WHAT TO PRODUCE: Transcribe all of the lines below word for word, leaving out the pictures.

(EXTRACTED INFORMATION)

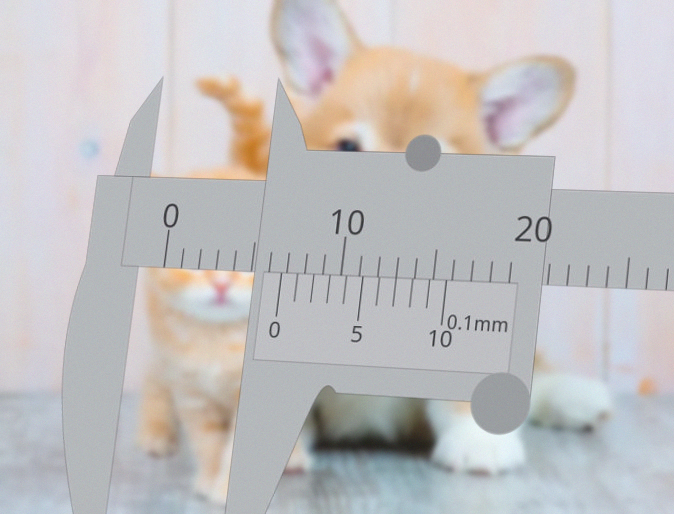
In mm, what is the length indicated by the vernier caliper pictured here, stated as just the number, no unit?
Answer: 6.7
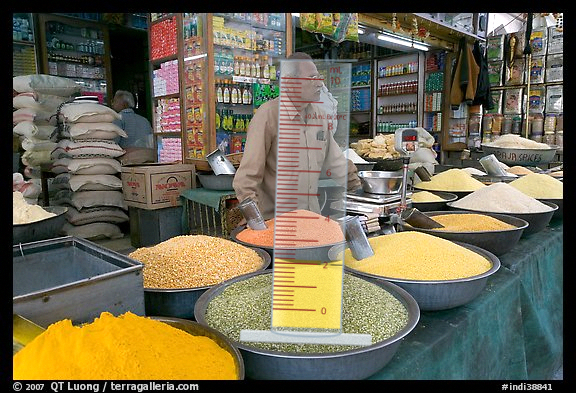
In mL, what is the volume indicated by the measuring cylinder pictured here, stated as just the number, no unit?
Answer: 2
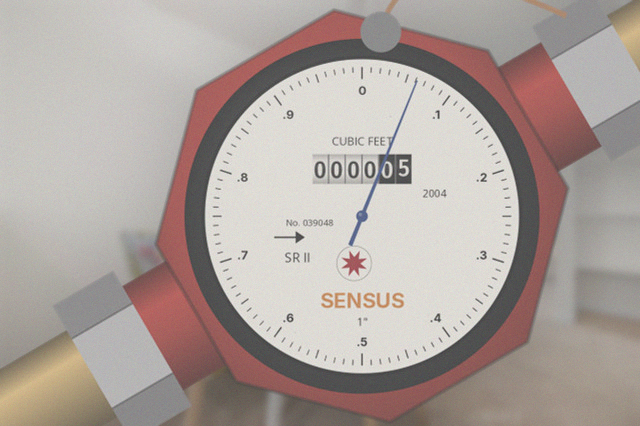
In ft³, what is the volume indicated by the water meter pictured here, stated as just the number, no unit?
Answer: 5.06
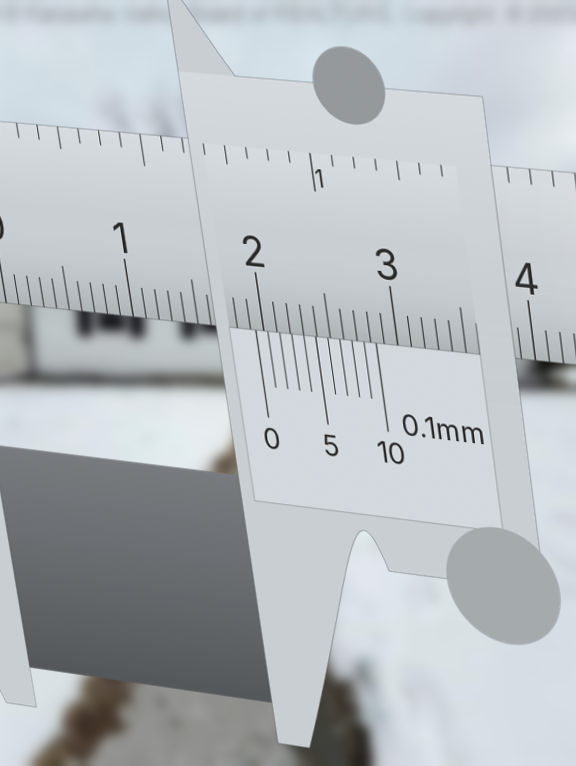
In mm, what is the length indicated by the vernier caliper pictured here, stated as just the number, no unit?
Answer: 19.4
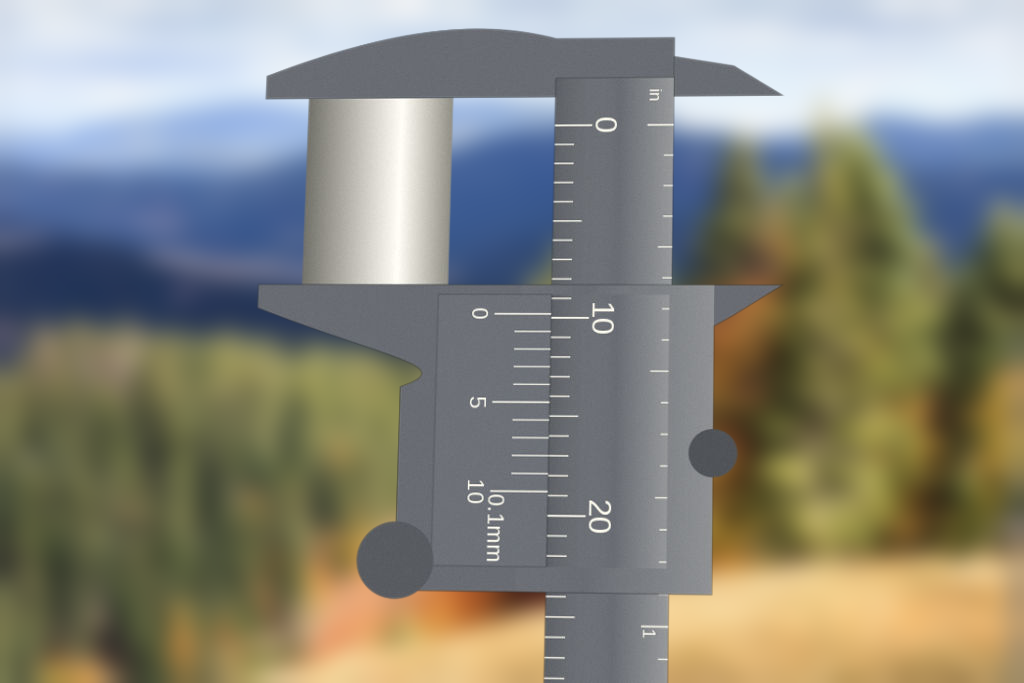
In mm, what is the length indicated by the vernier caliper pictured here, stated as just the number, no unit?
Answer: 9.8
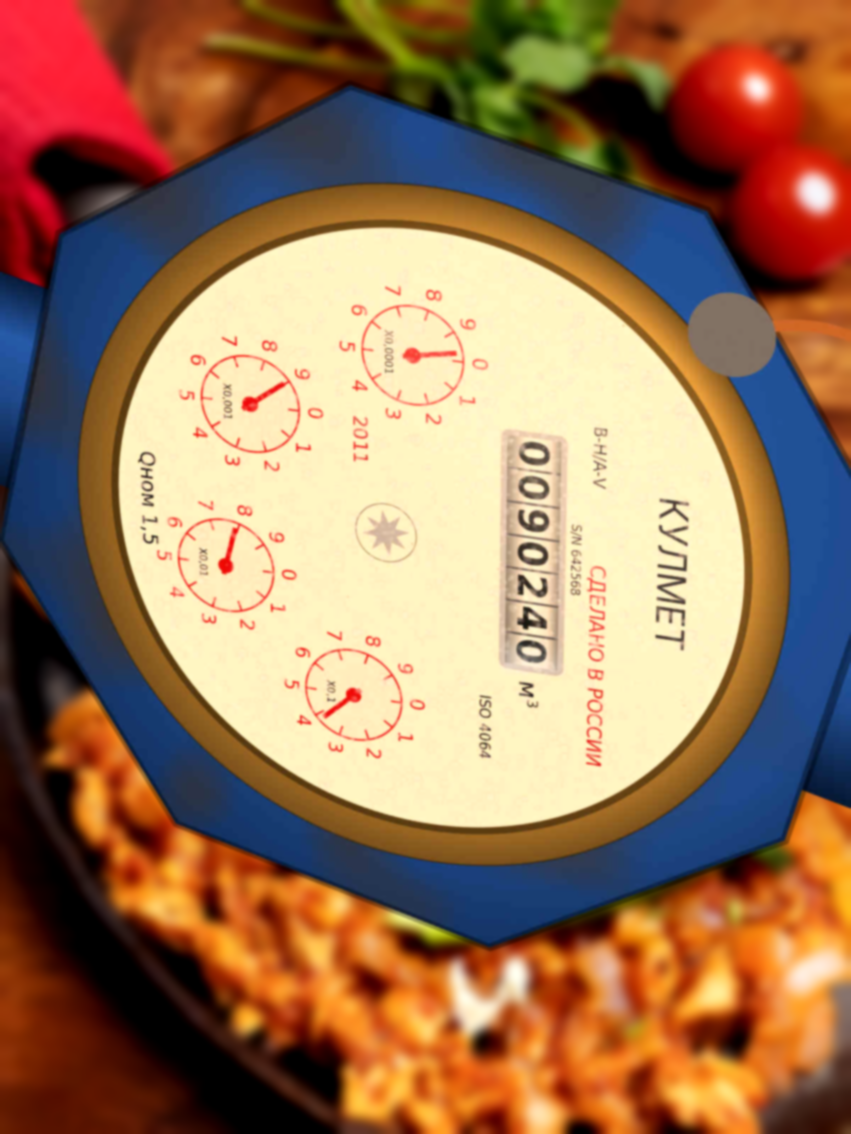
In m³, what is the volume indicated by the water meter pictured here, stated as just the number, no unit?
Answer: 90240.3789
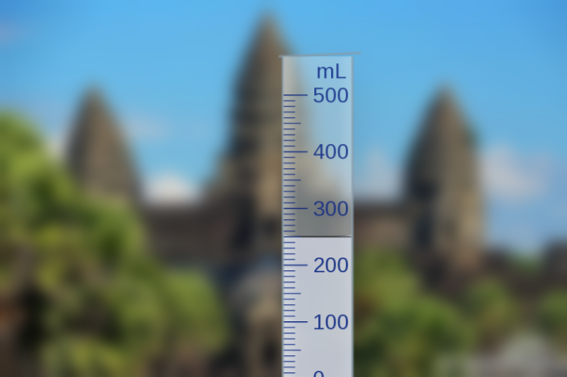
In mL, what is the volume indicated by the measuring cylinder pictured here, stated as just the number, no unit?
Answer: 250
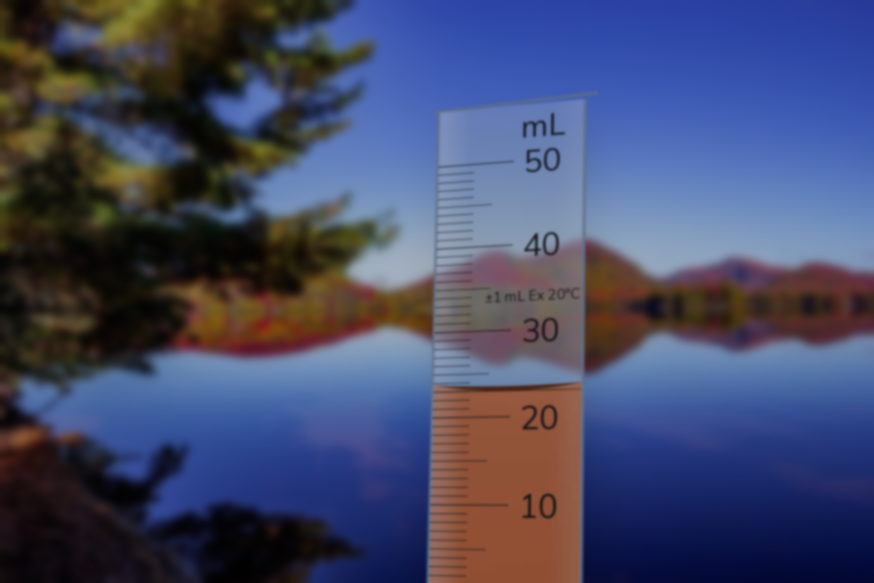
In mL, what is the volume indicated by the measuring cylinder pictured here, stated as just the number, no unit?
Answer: 23
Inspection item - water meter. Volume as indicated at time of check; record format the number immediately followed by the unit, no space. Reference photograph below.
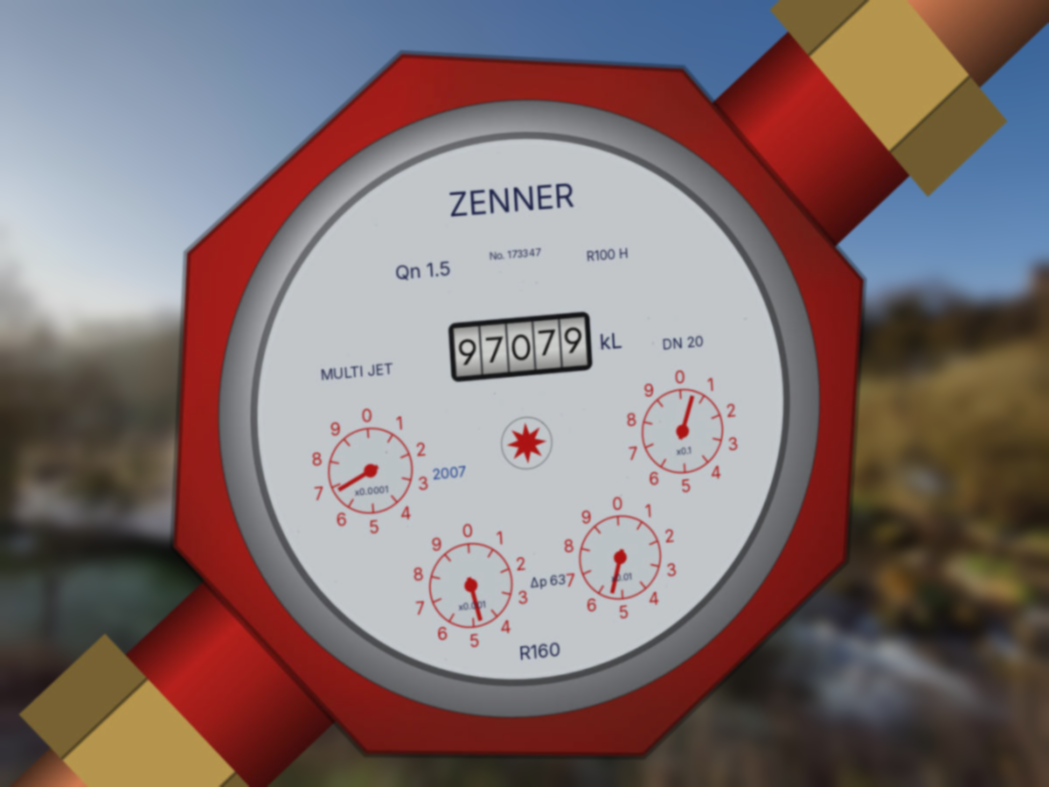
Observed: 97079.0546kL
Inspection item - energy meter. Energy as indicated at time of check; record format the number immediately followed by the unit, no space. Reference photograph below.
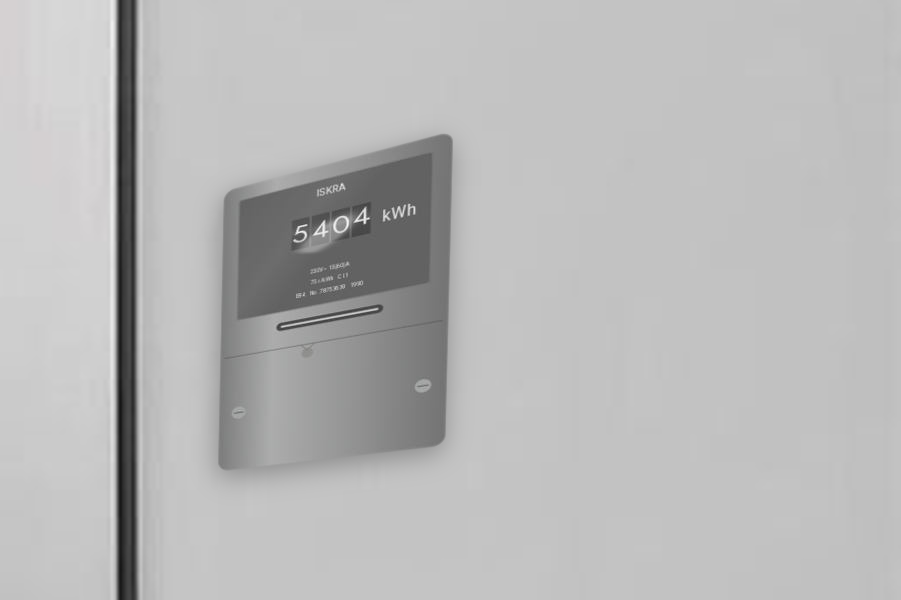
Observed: 5404kWh
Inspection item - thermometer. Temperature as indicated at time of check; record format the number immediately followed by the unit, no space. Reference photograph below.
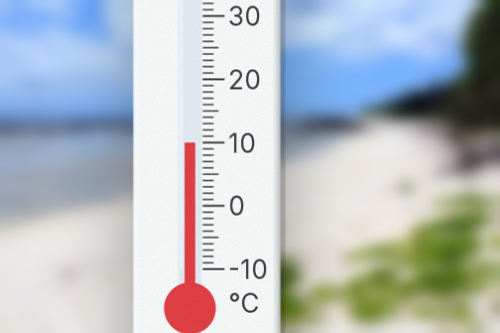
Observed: 10°C
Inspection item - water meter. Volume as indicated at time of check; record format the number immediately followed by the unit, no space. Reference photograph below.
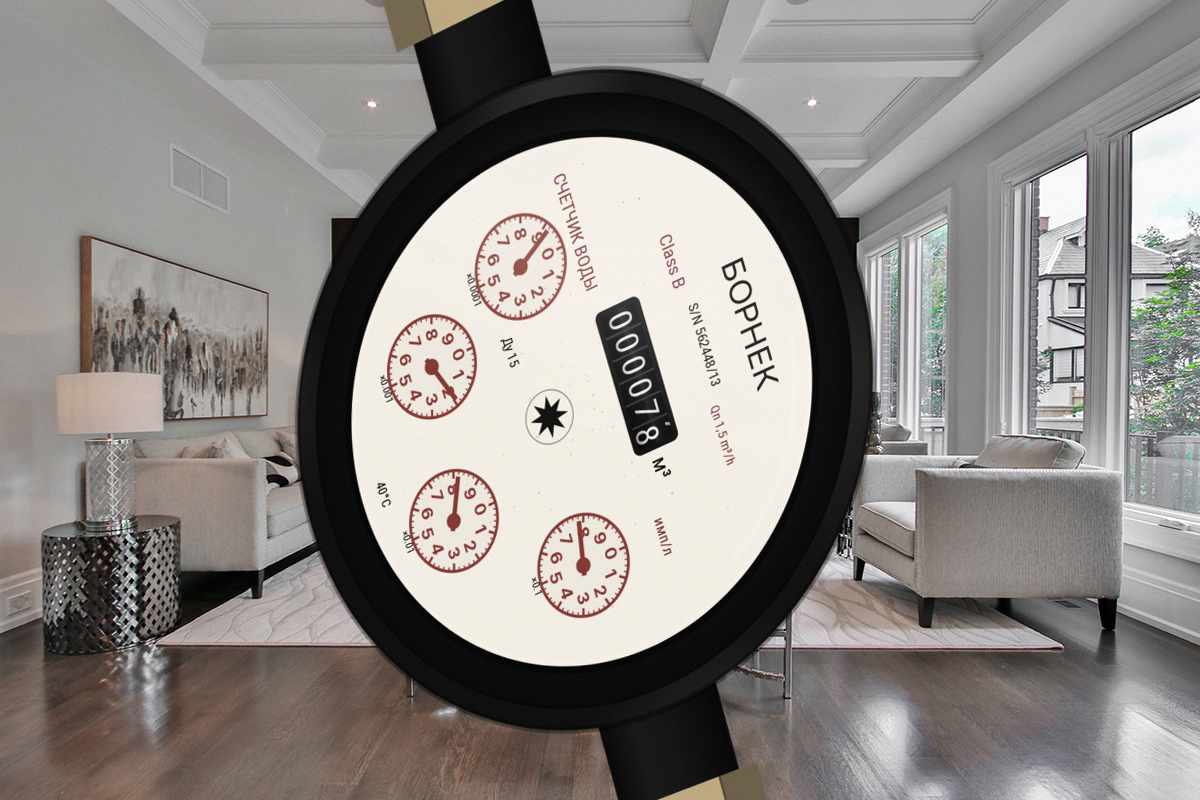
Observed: 77.7819m³
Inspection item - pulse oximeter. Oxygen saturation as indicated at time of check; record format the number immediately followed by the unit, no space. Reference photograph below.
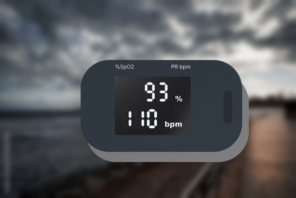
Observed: 93%
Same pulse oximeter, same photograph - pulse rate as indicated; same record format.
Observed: 110bpm
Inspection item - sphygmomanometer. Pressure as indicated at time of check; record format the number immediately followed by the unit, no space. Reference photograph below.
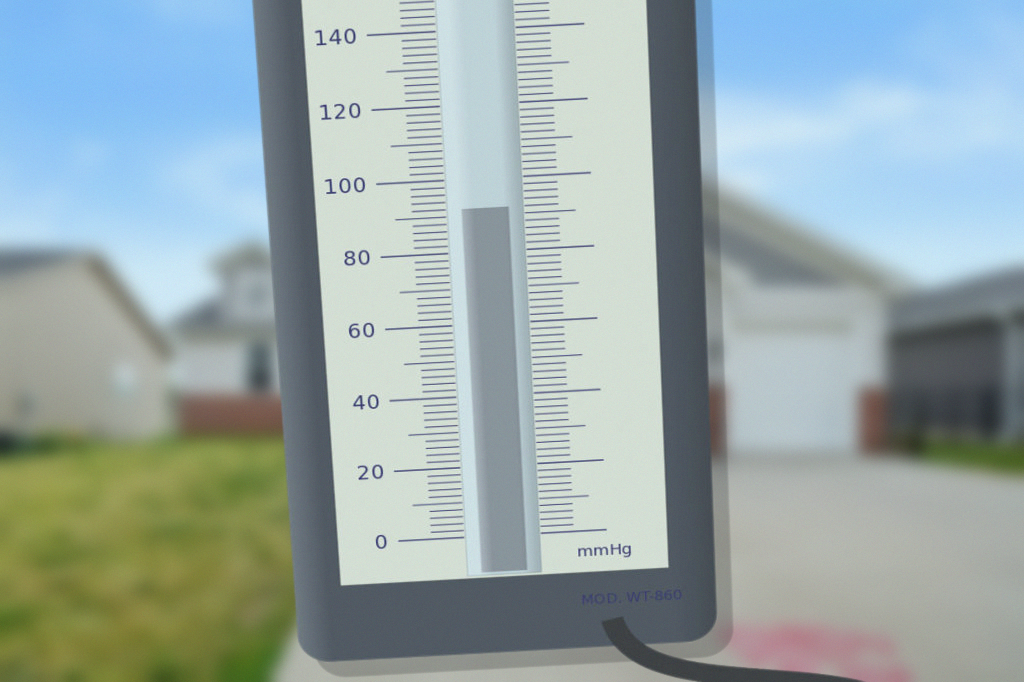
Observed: 92mmHg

(End EXTRACTED INFORMATION)

WORKED SOLUTION:
In mm, what is the length indicated by the vernier caliper pictured here, stated as just the number, no unit?
Answer: 6.7
In mL, what is the volume indicated by the measuring cylinder pictured here, stated as just the number, no unit?
Answer: 2
In ft³, what is the volume indicated by the water meter pictured here, stated as just the number, no unit?
Answer: 5.06
In mm, what is the length indicated by the vernier caliper pictured here, stated as just the number, no unit?
Answer: 19.4
In mm, what is the length indicated by the vernier caliper pictured here, stated as just the number, no unit?
Answer: 9.8
In m³, what is the volume indicated by the water meter pictured here, stated as just the number, no unit?
Answer: 90240.3789
In mL, what is the volume indicated by the measuring cylinder pictured here, stated as just the number, no unit?
Answer: 250
In mL, what is the volume indicated by the measuring cylinder pictured here, stated as just the number, no unit?
Answer: 23
Inspection item - water meter. Volume as indicated at time of check; record format the number immediately followed by the unit, no space. Reference photograph below.
Observed: 97079.0546kL
Inspection item - energy meter. Energy as indicated at time of check; record format the number immediately followed by the unit, no space. Reference photograph below.
Observed: 5404kWh
Inspection item - thermometer. Temperature as indicated at time of check; record format the number immediately followed by the unit, no space. Reference photograph below.
Observed: 10°C
Inspection item - water meter. Volume as indicated at time of check; record format the number immediately followed by the unit, no space. Reference photograph below.
Observed: 77.7819m³
Inspection item - pulse oximeter. Oxygen saturation as indicated at time of check; record format the number immediately followed by the unit, no space. Reference photograph below.
Observed: 93%
Same pulse oximeter, same photograph - pulse rate as indicated; same record format.
Observed: 110bpm
Inspection item - sphygmomanometer. Pressure as indicated at time of check; record format the number immediately followed by the unit, no space. Reference photograph below.
Observed: 92mmHg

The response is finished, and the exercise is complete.